Work task 1:
In the blog post on validating bridges, rewrite the passage starting with "DLT Interoperability and" and going on through "interoperability (and both).", replacing "series" with "newsletter".
Work task 2:
From the blog post on validating bridges, list the authors of the paper it reviews.
Work task 3:
Carry the blog post on validating bridges forward from its last sentence.

DLT Interoperability and More ⛓️#11 ⛓️ — SoK: Validating Bridges as a Scaling Solution for Blockchains

Rafael Belchior
5 min readOct 3, 2022

In this series, we analyze papers on blockchain and interoperability (and both).

This edition covers a recent paper on layer 2 technology.

Photo by Luke Besley on Unsplash

➡️ Title: SoK: Validating Bridges as a Scaling Solution for Blockchains
➡️ Authors: Patrick McCorry, Chris Buckland, Bennet Yee, Dawn Song

➡️ Paper source: https://arxiv.org/abs/2208.07119

➡️ Contributions:

This work is about validating bridge contract, an important component that enforces security properties on layer 2 solutions. These contracts assure the safety and liveness of the off-chain system especially if the operators turn out to be malicious.

— the authors systematize the components of a validating bridge, and present a list of relevant research problems for researchers to tackle relative to bridges

— the authors evaluate the state-of-art implementations to present their design choices, the financial cost of operation, and future direction. Please, also check our survey on blockchain interoperability!

Background:

  • We have three components: a source blockchain, a bridge (called by the authors validating bridge contract), and a layer 2 (L2) system. The bridge contract is “only used to automate the withdrawal process for users and it cannot enforce, or even inspect, the off-chain system’s integrity”. The off-chain system (L2) aims to execute transactions (performing offloading from the source blockchain). In other words, it leverages blockchain interoperability (the bridge) to improve the scalability of the source blockchain. The bridge locks assets from the source blockchain and mints tokens that users can use on the L2 system to pay transaction fees, while retaining the underlying blockchain’s security.
  • The layer 2 has a runtime and a widely replicated database that anyone can independently recompute. Thus, anyone can verify if updates on the layer 2 system are valid. Periodically, this verification is done in the form of a commitment (validity proofs vs. fraud proofs). In a fraud proof system, the bridge contract “initiates a challenge process for a commitment. This provides an opportunity for a challenger to submit evidence if there is an invalid state transition and for the bridge contract to reject the commitment. If there is no evidence of fraud by the time the challenge expires, then the bridge contract accepts the commitment as final.”. The paper explains the different types of fraud proofs. In a validity proof system, “The executor must present evidence alongside the commitment to prove that all state transitions are valid. There is no challenge period and the bridge contract can accept the commitment immediately.”. There are trade-offs between those that we can explore in a future article.

Data shown:
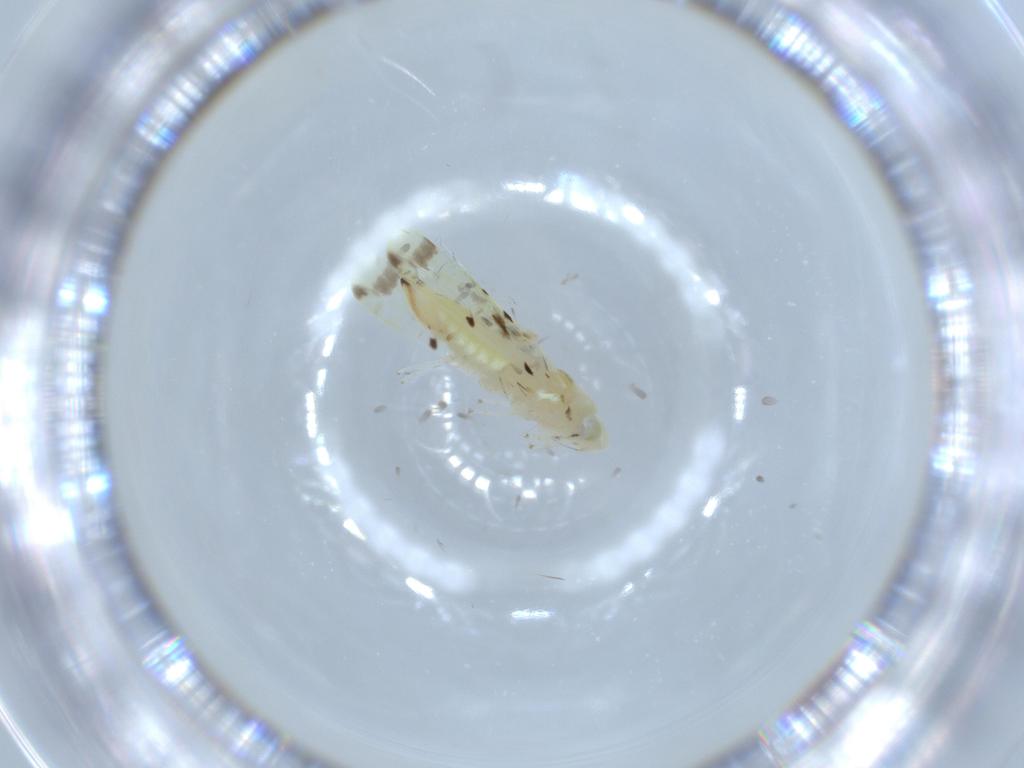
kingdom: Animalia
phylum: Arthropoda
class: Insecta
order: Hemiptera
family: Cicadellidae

---

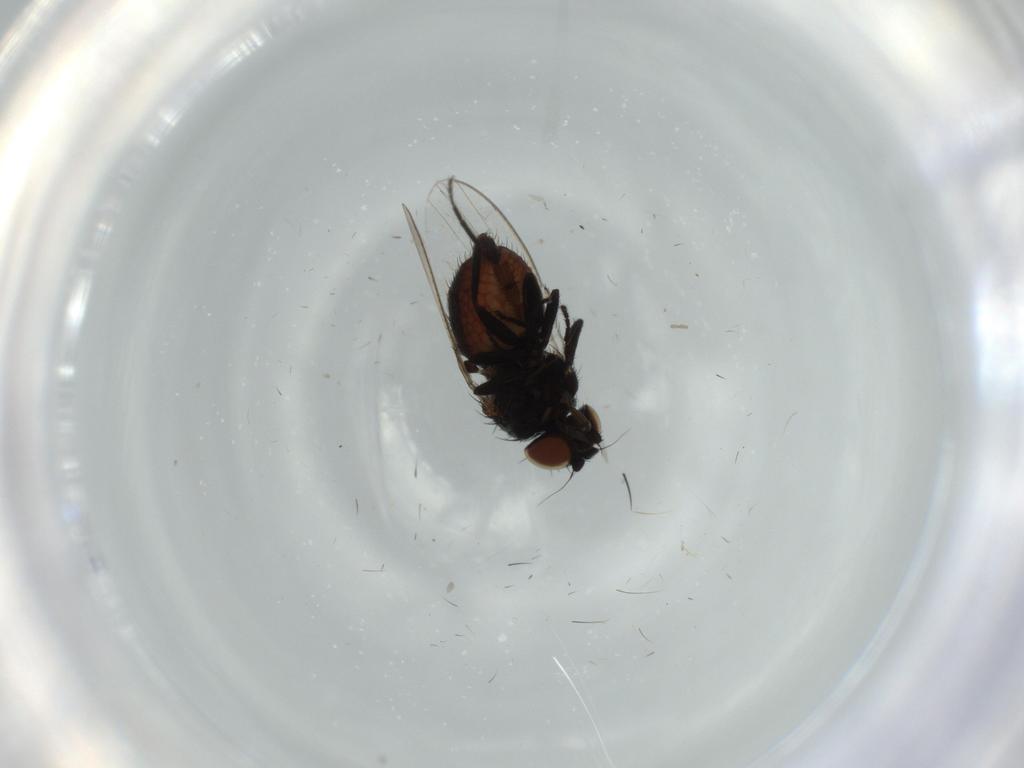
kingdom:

---

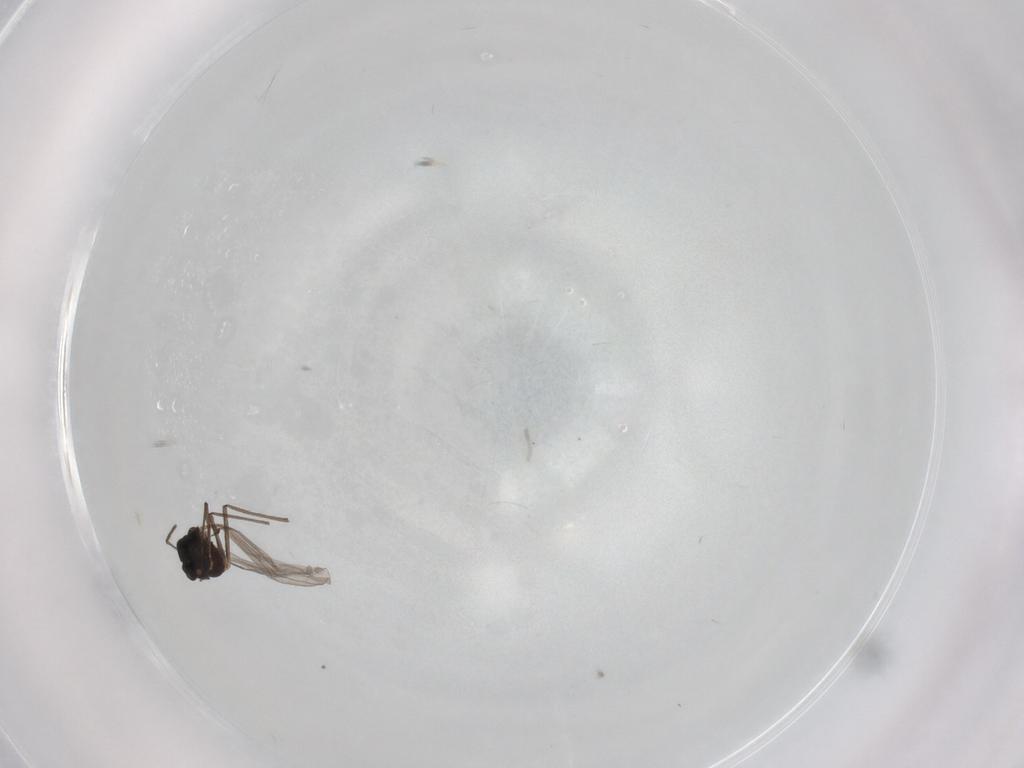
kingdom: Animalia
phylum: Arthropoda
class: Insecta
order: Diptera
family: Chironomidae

Written answer 1:
DLT Interoperability and More ⛓️#11 ⛓️ — SoK: Validating Bridges as a Scaling Solution for Blockchains

Rafael Belchior
5 min readOct 3, 2022

In this newsletter, we analyze papers on blockchain and interoperability (and both).

Written answer 2:
Patrick McCorry, Chris Buckland, Bennet Yee, Dawn Song

Written answer 3:
  • We have four parties participating in the ecosystem: users, sequencers, executors, and challengers. Users lock their funds to execute transactions in an L2 — typically they lack the computational resources or technical expertise to verify it in real-time. Sequencers order transactions on the bridge contract, that reflect the execution order in the L2. Executors execute such transactions and are responsible for creating commitments that assert the validity of such executions, that are posted on the bridge. Challengers monitors executors by validating commitment proofs — if executors provide an invalid proof of execution, challengers can submit a challenge (typically called fraud-proof), resulting in the slashing of the executor and the emission of an award to the challenger.
  • For the interested reader, see, for example, https://l2beat.com/. This website contains a compendium with L2 solutions, their total value locked, threat model, technical description, latency for withdrawals, and others. It is an excellent primer repository.

💪 Strong points:

  • Provides a simple, clear, and general introduction to L2. A good first paper to get into the area.

😞 Limitations:

  • Not exactly a limitation: could be interesting for a more technical audience the formalization of the security properties and the different L2 models.
  • I feel that the paper could be much more enlightening if it had a few more figures. Imagining those processes is not trivial.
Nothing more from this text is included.